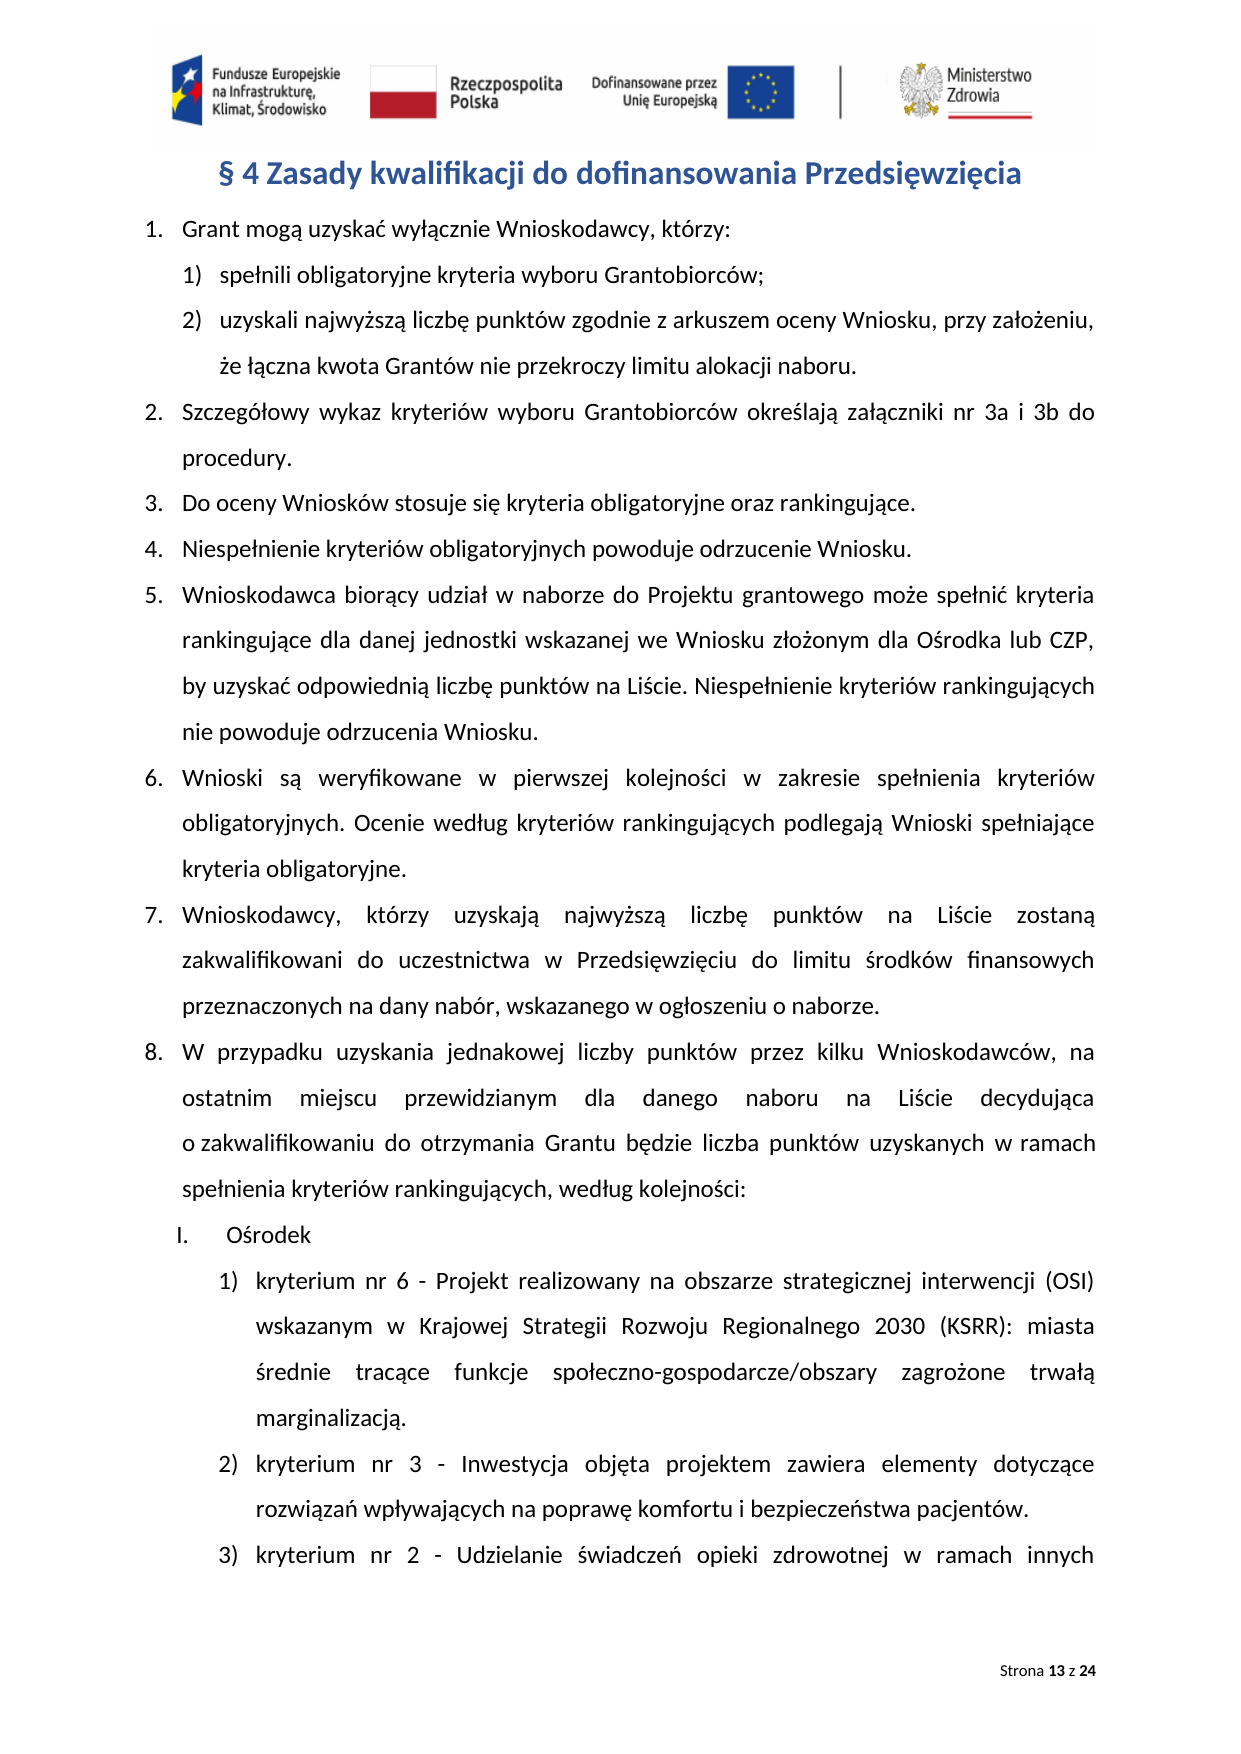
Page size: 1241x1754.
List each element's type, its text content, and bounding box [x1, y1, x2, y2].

list kryterium nr 3 - Inwestycja objęta projektem zawiera elementy dotyczące rozwiązań wpływających na poprawę komfortu i bezpieczeństwa pacjentów. [218, 1448, 1096, 1524]
list W przypadku uzyskania jednakowej liczby punktów przez kilku Wnioskodawców, na ostatnim miejscu przewidzianym dla danego naboru na Liście decydująca o zakwalifikowaniu do otrzymania Grantu będzie liczba punktów uzyskanych w ramach spełnienia kryteriów rankingujących, według kolejności: [144, 1036, 1096, 1204]
list kryterium nr 2 - Udzielanie świadczeń opieki zdrowotnej w ramach innych poziomów niż I poziom referencyjny w psychiatrii dzieci i młodzieży. [218, 1539, 1096, 1570]
list Do oceny Wniosków stosuje się kryteria obligatoryjne oraz rankingujące. [144, 487, 1096, 518]
list Ośrodek [188, 1219, 1096, 1249]
list Szczegółowy wykaz kryteriów wyboru Grantobiorców określają załączniki nr 3a i 3b do procedury. [144, 396, 1096, 472]
list Wnioskodawcy, którzy uzyskają najwyższą liczbę punktów na Liście zostaną zakwalifikowani do uczestnictwa w Przedsięwzięciu do limitu środków finansowych przeznaczonych na dany nabór, wskazanego w ogłoszeniu o naborze. [144, 899, 1096, 1021]
list kryterium nr 6 - Projekt realizowany na obszarze strategicznej interwencji (OSI) wskazanym w Krajowej Strategii Rozwoju Regionalnego 2030 (KSRR): miasta średnie tracące funkcje społeczno-gospodarcze/obszary zagrożone trwałą marginalizacją. [218, 1265, 1096, 1432]
list Wnioskodawca biorący udział w naborze do Projektu grantowego może spełnić kryteria rankingujące dla danej jednostki wskazanej we Wniosku złożonym dla Ośrodka lub CZP, by uzyskać odpowiednią liczbę punktów na Liście. Niespełnienie kryteriów rankingujących nie powoduje odrzucenia Wniosku. [144, 579, 1096, 747]
list Wnioski są weryfikowane w pierwszej kolejności w zakresie spełnienia kryteriów obligatoryjnych. Ocenie według kryteriów rankingujących podlegają Wnioski spełniające kryteria obligatoryjne. [144, 762, 1096, 884]
list Niespełnienie kryteriów obligatoryjnych powoduje odrzucenie Wniosku. [144, 533, 1096, 564]
picture [151, 29, 1097, 152]
list spełnili obligatoryjne kryteria wyboru Grantobiorców; [182, 259, 1096, 289]
subtitle § 4 Zasady kwalifikacji do dofinansowania Przedsięwzięcia [144, 152, 1096, 193]
list Grant mogą uzyskać wyłącznie Wnioskodawcy, którzy: [144, 213, 1096, 243]
list uzyskali najwyższą liczbę punktów zgodnie z arkuszem oceny Wniosku, przy założeniu, że łączna kwota Grantów nie przekroczy limitu alokacji naboru. [182, 304, 1096, 381]
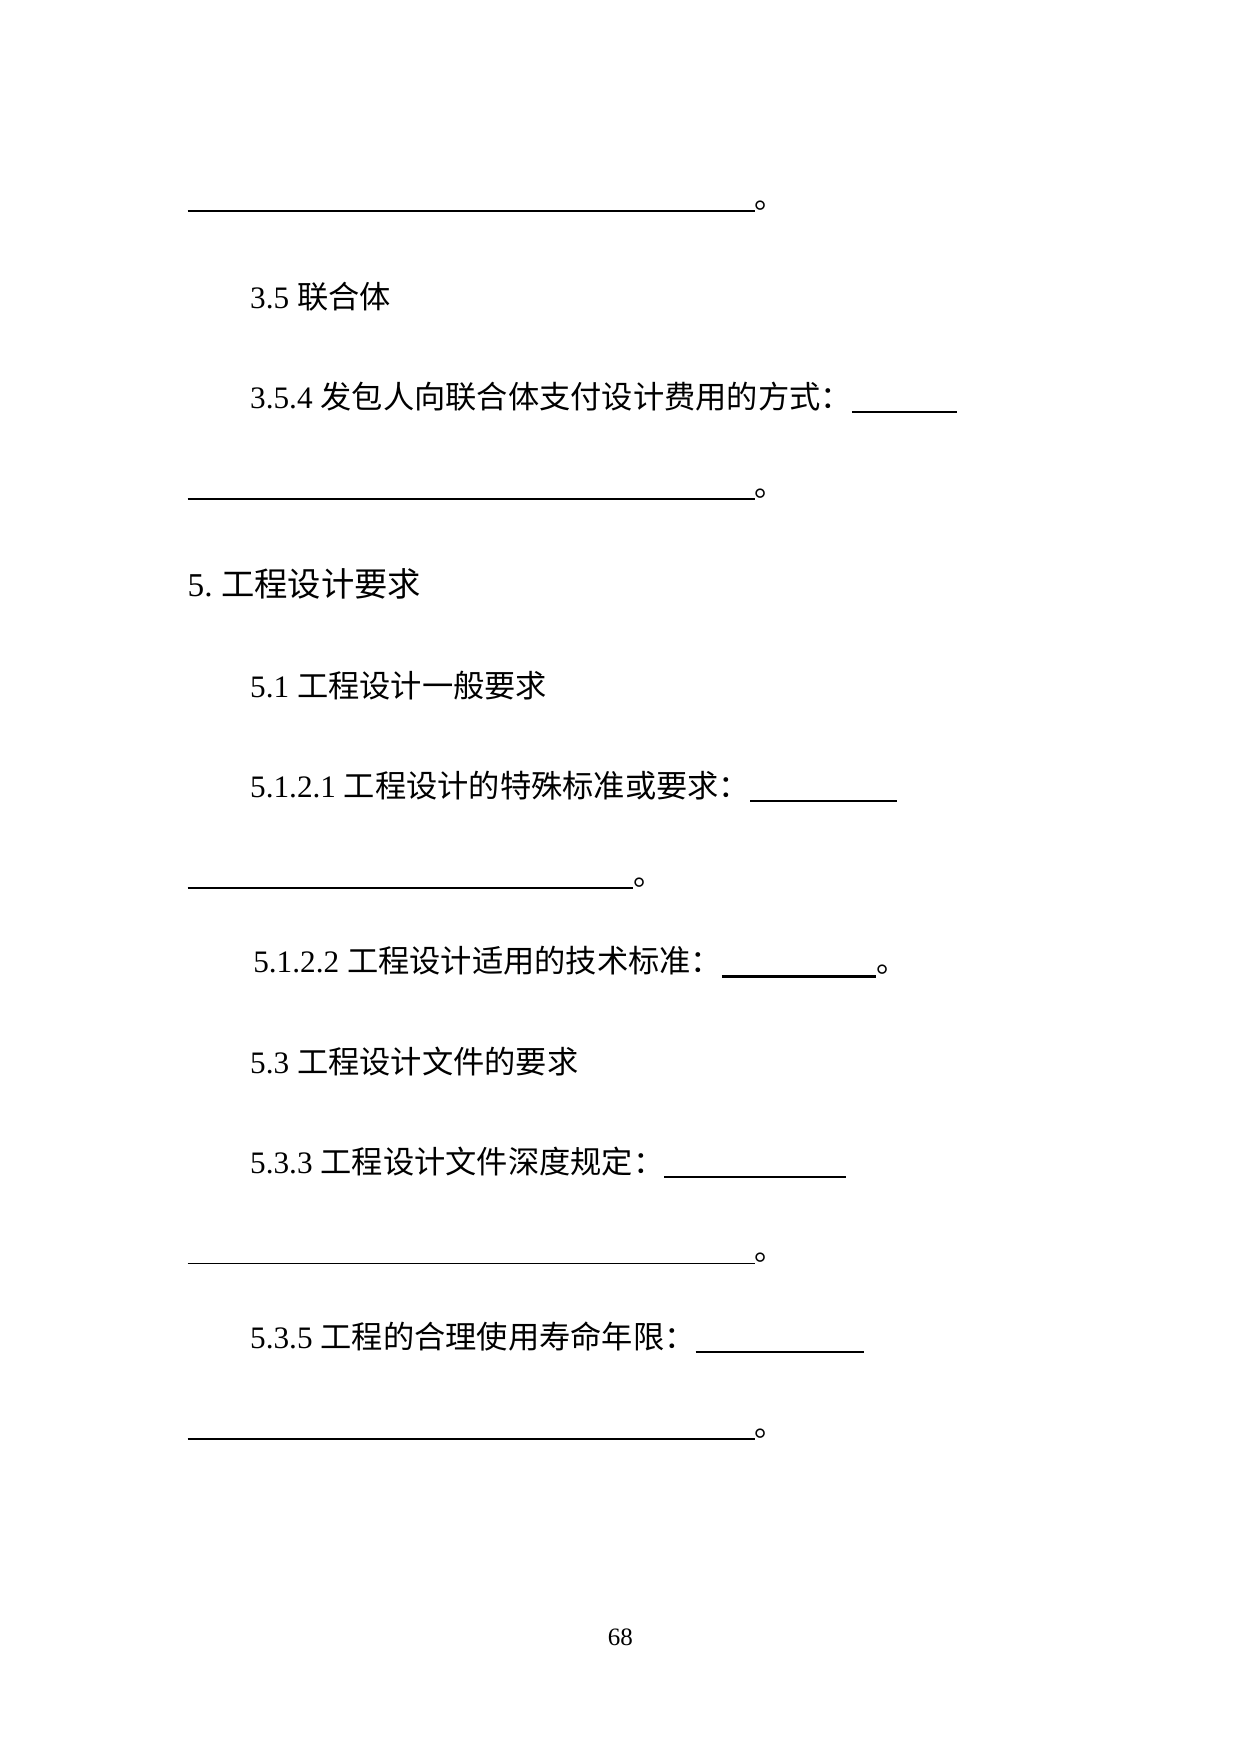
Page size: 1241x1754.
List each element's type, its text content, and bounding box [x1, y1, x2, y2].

text  。 [187, 450, 1053, 515]
text 5.3.5 工程的合理使用寿命年限： [187, 1302, 1053, 1367]
text 。 [187, 839, 1053, 904]
text 5.1.2.2 工程设计适用的技术标准： 。 [187, 927, 1053, 992]
text 5.3 工程设计文件的要求 [187, 1027, 1053, 1092]
text 5.1 工程设计一般要求 [187, 651, 1053, 716]
text  。 [187, 1214, 1053, 1279]
text  。 [187, 162, 1053, 227]
text  。 [187, 1390, 1053, 1455]
text 5.1.2.1 工程设计的特殊标准或要求： [187, 752, 1053, 817]
subtitle 5. 工程设计要求 [187, 550, 1053, 615]
text 3.5 联合体 [187, 262, 1053, 327]
text 5.3.3 工程设计文件深度规定： [187, 1127, 1053, 1192]
text 3.5.4 发包人向联合体支付设计费用的方式： [187, 362, 1053, 427]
•••••
Each line above that includes "Liście" should be shown.

The completed task:
list W przypadku uzyskania jednakowej liczby punktów przez kilku Wnioskodawców, na ostatnim miejscu przewidzianym dla danego naboru na Liście decydująca o zakwalifikowaniu do otrzymania Grantu będzie liczba punktów uzyskanych w ramach spełnienia kryteriów rankingujących, według kolejności: [144, 1036, 1096, 1204]
list Wnioskodawcy, którzy uzyskają najwyższą liczbę punktów na Liście zostaną zakwalifikowani do uczestnictwa w Przedsięwzięciu do limitu środków finansowych przeznaczonych na dany nabór, wskazanego w ogłoszeniu o naborze. [144, 899, 1096, 1021]
list Wnioskodawca biorący udział w naborze do Projektu grantowego może spełnić kryteria rankingujące dla danej jednostki wskazanej we Wniosku złożonym dla Ośrodka lub CZP, by uzyskać odpowiednią liczbę punktów na Liście. Niespełnienie kryteriów rankingujących nie powoduje odrzucenia Wniosku. [144, 579, 1096, 747]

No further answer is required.